◆ What is needed: Repeat nothing but the lines below running from the one containing "Now use 20 times" to the one containing "Pod gets deleted.". Keep both end lines.

The data: Begin

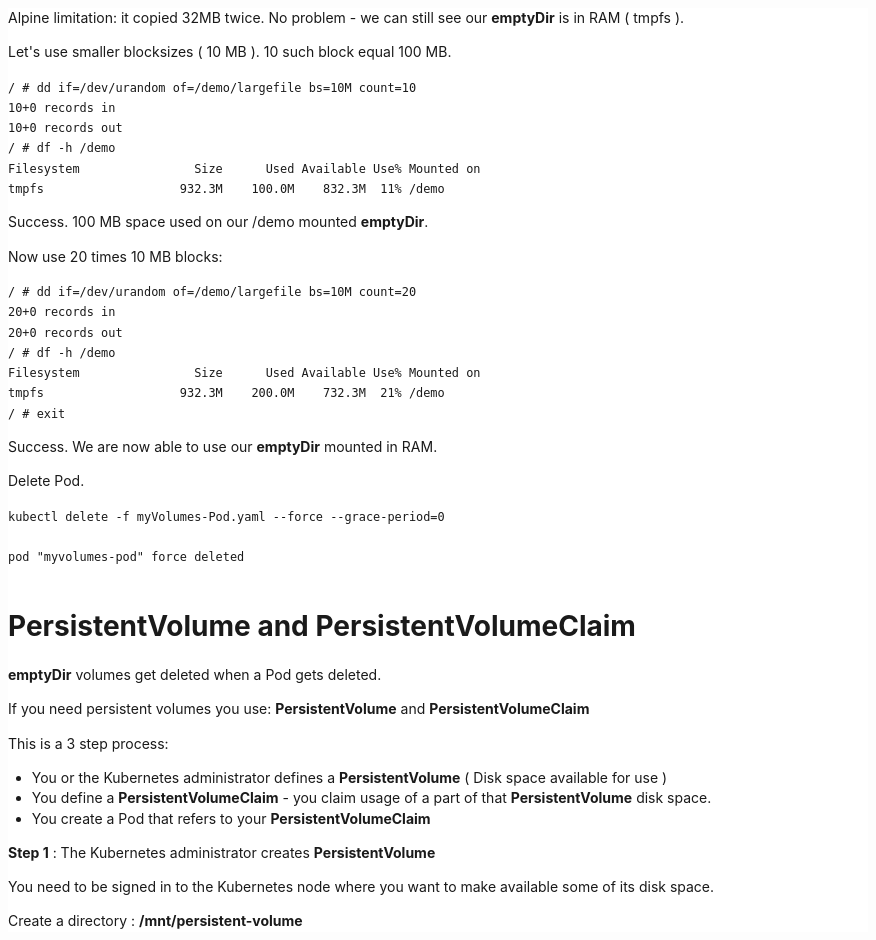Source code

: Alpine limitation: it copied 32MB twice. No problem - we can still see our **emptyDir** is in RAM ( tmpfs ).

Let's use smaller blocksizes ( 10 MB ). 10 such block equal 100 MB.

```
/ # dd if=/dev/urandom of=/demo/largefile bs=10M count=10
10+0 records in
10+0 records out
/ # df -h /demo
Filesystem                Size      Used Available Use% Mounted on
tmpfs                   932.3M    100.0M    832.3M  11% /demo
```

Success. 100 MB space used on our /demo mounted **emptyDir**.

Now use 20 times 10 MB blocks:

```
/ # dd if=/dev/urandom of=/demo/largefile bs=10M count=20
20+0 records in
20+0 records out
/ # df -h /demo
Filesystem                Size      Used Available Use% Mounted on
tmpfs                   932.3M    200.0M    732.3M  21% /demo
/ # exit
```

Success. We are now able to use our **emptyDir** mounted in RAM.

Delete Pod.

```
kubectl delete -f myVolumes-Pod.yaml --force --grace-period=0

pod "myvolumes-pod" force deleted
```

# PersistentVolume and PersistentVolumeClaim

**emptyDir** volumes get deleted when a Pod gets deleted.

If you need persistent volumes you use: **PersistentVolume** and **PersistentVolumeClaim**

This is a 3 step process:

- You or the Kubernetes administrator defines a **PersistentVolume** ( Disk space available for use )
- You define a **PersistentVolumeClaim** - you claim usage of a part of that **PersistentVolume** disk space.
- You create a Pod that refers to your **PersistentVolumeClaim**

**Step 1** : The Kubernetes administrator creates **PersistentVolume**

You need to be signed in to the Kubernetes node where you want to make available some of its disk space.

Create a directory : **/mnt/persistent-volume**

The data: End

◆ Answer for this exercise:
Now use 20 times 10 MB blocks:

```
/ # dd if=/dev/urandom of=/demo/largefile bs=10M count=20
20+0 records in
20+0 records out
/ # df -h /demo
Filesystem                Size      Used Available Use% Mounted on
tmpfs                   932.3M    200.0M    732.3M  21% /demo
/ # exit
```

Success. We are now able to use our **emptyDir** mounted in RAM.

Delete Pod.

```
kubectl delete -f myVolumes-Pod.yaml --force --grace-period=0

pod "myvolumes-pod" force deleted
```

# PersistentVolume and PersistentVolumeClaim

**emptyDir** volumes get deleted when a Pod gets deleted.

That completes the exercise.